### WORK INSTRUCTION
In the records below, find the line that contains "roll_deg: -0.3" and the line that contains "exposure_s: 1/125". Set down exactly those lines and every line between them, and nothing more.

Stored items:
════

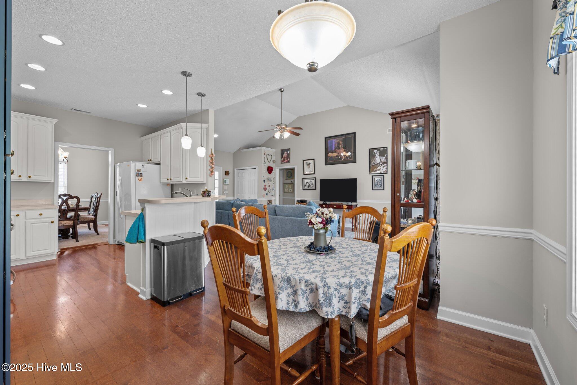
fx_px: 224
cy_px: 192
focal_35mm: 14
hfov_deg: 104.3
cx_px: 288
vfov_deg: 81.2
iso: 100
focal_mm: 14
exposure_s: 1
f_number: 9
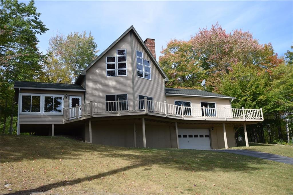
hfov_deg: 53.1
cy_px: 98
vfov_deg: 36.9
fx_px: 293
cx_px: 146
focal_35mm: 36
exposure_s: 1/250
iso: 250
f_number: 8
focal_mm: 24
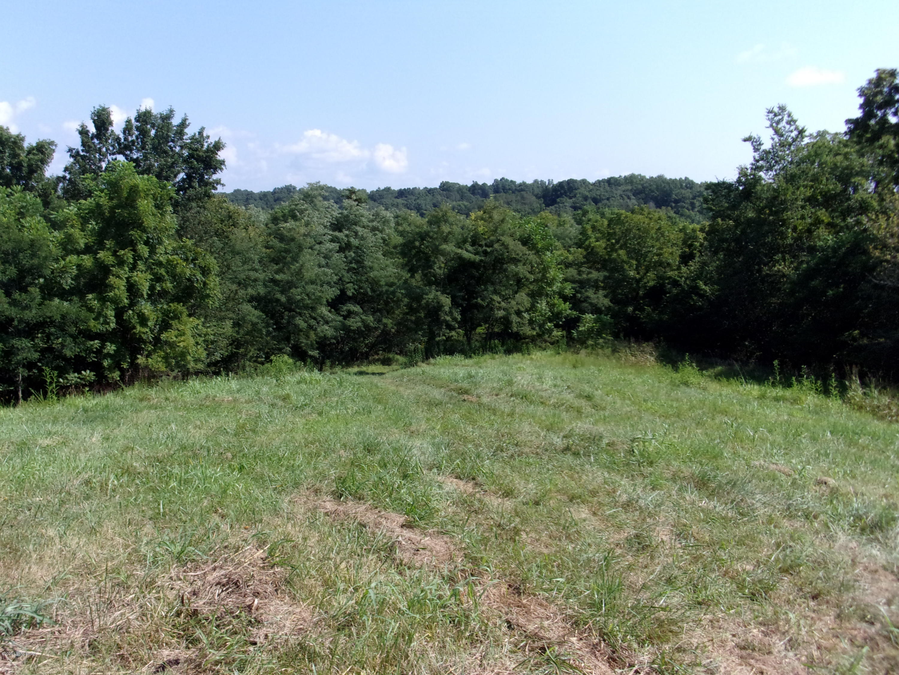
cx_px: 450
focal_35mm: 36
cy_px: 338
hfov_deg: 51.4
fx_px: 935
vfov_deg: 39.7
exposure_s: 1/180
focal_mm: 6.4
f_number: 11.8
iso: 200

════

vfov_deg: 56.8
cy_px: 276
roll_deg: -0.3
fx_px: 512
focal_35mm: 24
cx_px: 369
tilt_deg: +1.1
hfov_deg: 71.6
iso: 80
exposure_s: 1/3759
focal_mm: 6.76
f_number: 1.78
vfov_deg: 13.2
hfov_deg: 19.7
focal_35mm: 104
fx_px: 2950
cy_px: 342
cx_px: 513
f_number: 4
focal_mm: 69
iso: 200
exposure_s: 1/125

════

### RESULT
roll_deg: -0.3
fx_px: 512
focal_35mm: 24
cx_px: 369
tilt_deg: +1.1
hfov_deg: 71.6
iso: 80
exposure_s: 1/3759
focal_mm: 6.76
f_number: 1.78
vfov_deg: 13.2
hfov_deg: 19.7
focal_35mm: 104
fx_px: 2950
cy_px: 342
cx_px: 513
f_number: 4
focal_mm: 69
iso: 200
exposure_s: 1/125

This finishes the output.